Yeni Üyelik
26.
Bölüm

26. Bölüm☽Kaçış Planı☽

@buket9

☽ Kaçış Planı

 

Bir gün, çok güzel bir hikayenin içinde, göğsüm genişlemiş, yüzüm çiçeklenmiş olacak... Biliyorum bir gün benimde yüzüm gülecek. Gözyaşlarımın tohumları filizlenecek… Biliyorum bir gün inandığım ve duyduğum her şey doğru olacak. Tuttuğum hiçbir dal elimde kalmayacak hissediyorum…

Sabaha kadar gözüme uyku girmemişti. Aren’i yatağında bırakıp sessizce kalktım. Biraz hava almak istemiştim. Merdivenlerden sessizce inip arka bahçeye çıkan kapıyı açtım. Sabahın ayazı yüzüme çarpmasıyla tüylerim diken diken oluyordu. Ne tuhaf ki bu durumdan rahatsız olmuyordum.

Tüm gece düşünmekten gözümü bile kırpadığım için kafamın içi de allak bullak olmuştu. Beni tek anlayan karnımda ki bebeğimdi. Bu eve gelirken, hayatımın en özel ‘ evetini’ derken çok hayal sığdımıştım oysa ki.

Onun için ailemi çiğneyip evlendim. O çocuk istedi diye çocuk yaptım. Tüm bu düşüncelerle kafamda adeta bir şimşek çakmıştı. Kaşlarımı çatıp etrafa bakmaya başladım. Gözlerimi açıp kapattım ama beynimde ki sesler susmuyordu.
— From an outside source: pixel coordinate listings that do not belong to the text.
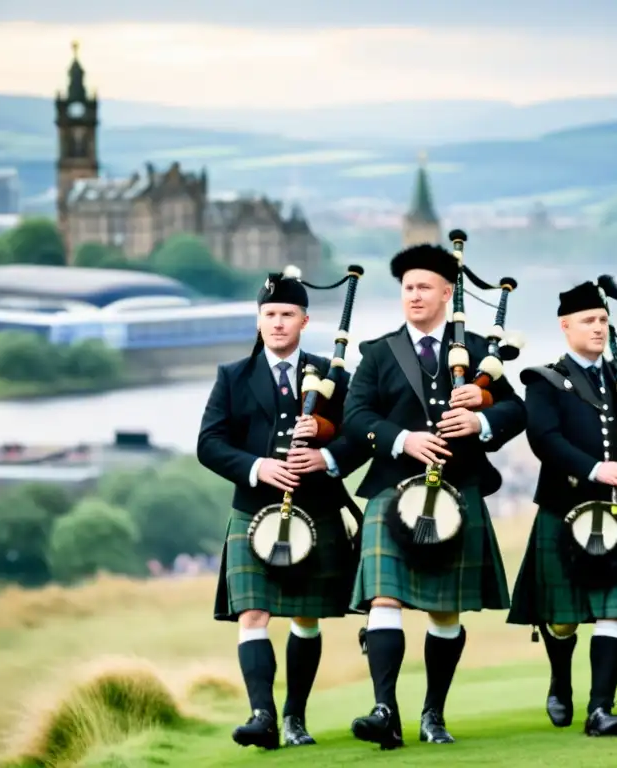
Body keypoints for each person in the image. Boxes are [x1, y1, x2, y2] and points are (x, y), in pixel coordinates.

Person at [341, 242, 527, 749]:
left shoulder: (481, 359)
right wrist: (405, 439)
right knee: (385, 596)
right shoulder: (378, 353)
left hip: (458, 488)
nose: (415, 296)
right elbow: (356, 417)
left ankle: (433, 714)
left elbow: (517, 412)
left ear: (448, 292)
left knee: (445, 611)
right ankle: (385, 710)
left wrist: (481, 419)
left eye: (425, 287)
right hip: (391, 488)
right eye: (407, 288)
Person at [196, 267, 370, 750]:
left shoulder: (334, 376)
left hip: (315, 507)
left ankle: (295, 717)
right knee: (253, 613)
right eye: (269, 314)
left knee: (305, 617)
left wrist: (327, 456)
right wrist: (257, 468)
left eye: (286, 314)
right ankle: (262, 716)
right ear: (258, 320)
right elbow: (209, 444)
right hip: (253, 508)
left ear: (304, 320)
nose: (277, 323)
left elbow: (363, 436)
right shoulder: (233, 376)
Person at [506, 275, 617, 737]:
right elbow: (544, 438)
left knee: (614, 610)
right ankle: (560, 679)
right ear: (566, 326)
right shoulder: (544, 381)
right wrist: (594, 470)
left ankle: (601, 708)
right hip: (564, 508)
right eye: (588, 320)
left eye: (603, 319)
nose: (598, 327)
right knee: (562, 620)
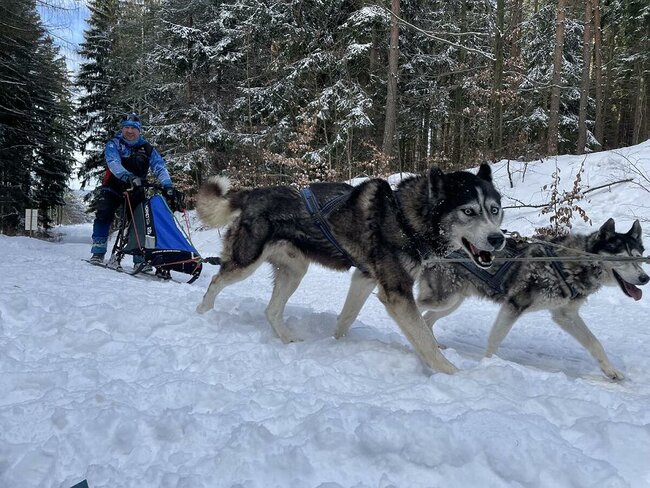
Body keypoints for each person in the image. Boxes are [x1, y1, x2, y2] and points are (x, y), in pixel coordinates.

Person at [90, 113, 177, 276]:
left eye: (133, 128)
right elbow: (113, 162)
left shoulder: (147, 148)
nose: (129, 131)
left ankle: (140, 259)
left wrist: (168, 185)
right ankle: (98, 251)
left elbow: (159, 167)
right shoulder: (114, 144)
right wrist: (127, 176)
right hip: (113, 186)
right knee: (104, 213)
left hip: (137, 188)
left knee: (140, 222)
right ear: (122, 129)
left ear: (139, 130)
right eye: (126, 127)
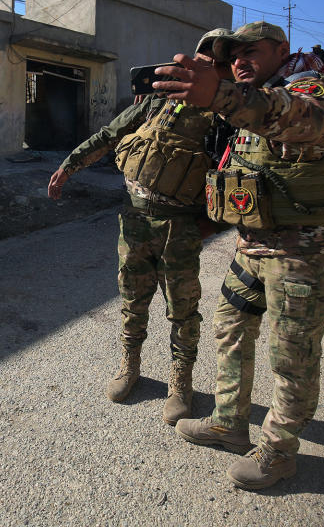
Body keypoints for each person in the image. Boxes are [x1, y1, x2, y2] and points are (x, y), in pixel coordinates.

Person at [153, 21, 324, 490]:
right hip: (253, 246)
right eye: (233, 55)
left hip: (305, 252)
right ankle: (229, 422)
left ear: (282, 50)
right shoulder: (252, 98)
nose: (241, 60)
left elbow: (290, 114)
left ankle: (279, 453)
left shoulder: (312, 89)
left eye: (251, 51)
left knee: (292, 357)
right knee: (229, 327)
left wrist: (221, 94)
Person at [47, 28, 233, 425]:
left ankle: (180, 382)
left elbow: (232, 178)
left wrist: (212, 225)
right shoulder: (157, 99)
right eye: (203, 56)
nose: (206, 65)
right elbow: (111, 134)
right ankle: (129, 366)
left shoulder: (226, 114)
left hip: (181, 226)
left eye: (217, 63)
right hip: (135, 219)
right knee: (133, 299)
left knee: (182, 308)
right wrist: (69, 165)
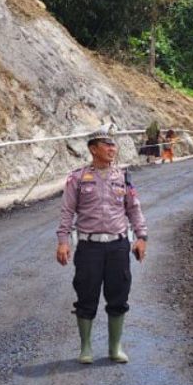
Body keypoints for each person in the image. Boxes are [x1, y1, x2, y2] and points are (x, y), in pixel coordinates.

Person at [57, 126, 149, 364]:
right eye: (106, 145)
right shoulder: (77, 179)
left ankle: (114, 347)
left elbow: (134, 209)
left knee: (118, 295)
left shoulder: (123, 177)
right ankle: (85, 347)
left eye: (113, 145)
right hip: (89, 248)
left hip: (118, 246)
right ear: (93, 149)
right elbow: (67, 212)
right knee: (86, 296)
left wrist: (141, 237)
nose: (112, 149)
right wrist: (63, 241)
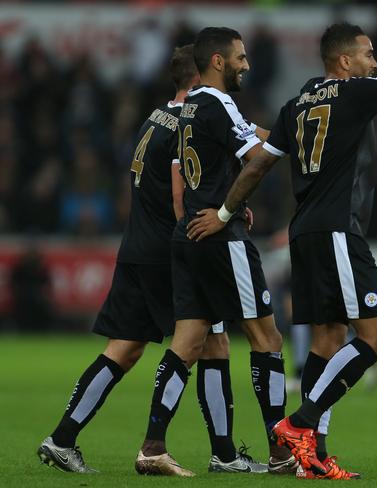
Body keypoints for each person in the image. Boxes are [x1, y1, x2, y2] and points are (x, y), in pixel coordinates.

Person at [195, 16, 377, 479]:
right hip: (338, 232)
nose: (374, 61)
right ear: (345, 61)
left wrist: (225, 213)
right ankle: (298, 425)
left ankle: (314, 457)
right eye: (368, 54)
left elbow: (256, 167)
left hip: (303, 233)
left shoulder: (297, 103)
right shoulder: (356, 91)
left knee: (327, 341)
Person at [36, 45, 253, 475]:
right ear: (201, 78)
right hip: (170, 250)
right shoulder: (190, 122)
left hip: (136, 245)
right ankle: (217, 453)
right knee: (211, 343)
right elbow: (179, 194)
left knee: (124, 349)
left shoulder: (156, 118)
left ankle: (62, 439)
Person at [135, 27, 296, 476]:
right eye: (241, 57)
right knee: (268, 339)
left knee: (190, 342)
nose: (247, 64)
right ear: (219, 62)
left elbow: (242, 140)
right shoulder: (219, 102)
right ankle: (282, 452)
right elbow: (258, 157)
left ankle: (153, 447)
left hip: (188, 234)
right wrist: (227, 210)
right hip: (219, 237)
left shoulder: (189, 107)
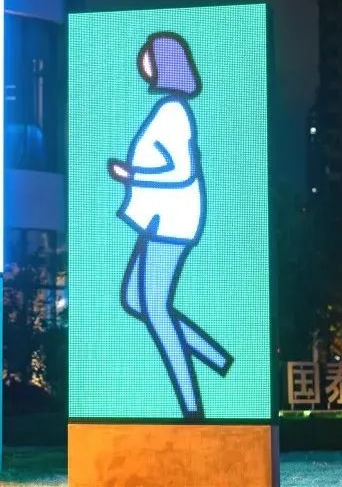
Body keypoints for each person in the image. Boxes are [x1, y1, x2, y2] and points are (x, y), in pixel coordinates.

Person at [108, 32, 231, 419]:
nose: (143, 62)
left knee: (156, 308)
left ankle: (191, 407)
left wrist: (133, 175)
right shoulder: (168, 108)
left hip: (172, 223)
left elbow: (182, 170)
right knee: (134, 299)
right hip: (159, 221)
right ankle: (217, 359)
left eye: (149, 56)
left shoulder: (174, 111)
Üzerini örttüğüm, bastırdığım tüm duyguları gün yüzüne çıkarıyolardı.

Aren ile erkenden evlenmem… Çocuk istemesi.. Tüm bunlar… Hepsi onun bu sakladığı yalanı öğrenince sırf onu terk etmeyeyim diyeydi… Beni kendine mühürlemek istemişti.. Çocuğumuz için ondan vazgeçemeyeceğimi düşündü…

Ellerimi kafamın iki yanına koyup gözlerimi kapattım. Allahım deliriyor muydum yoksa?

“ Allah kahretsin! Aptal Aylin.. Aptalsın!” hıçkıra hıçkıra ağlıyıp önümde duran sandalyeye öfkeyle bir tekme attım.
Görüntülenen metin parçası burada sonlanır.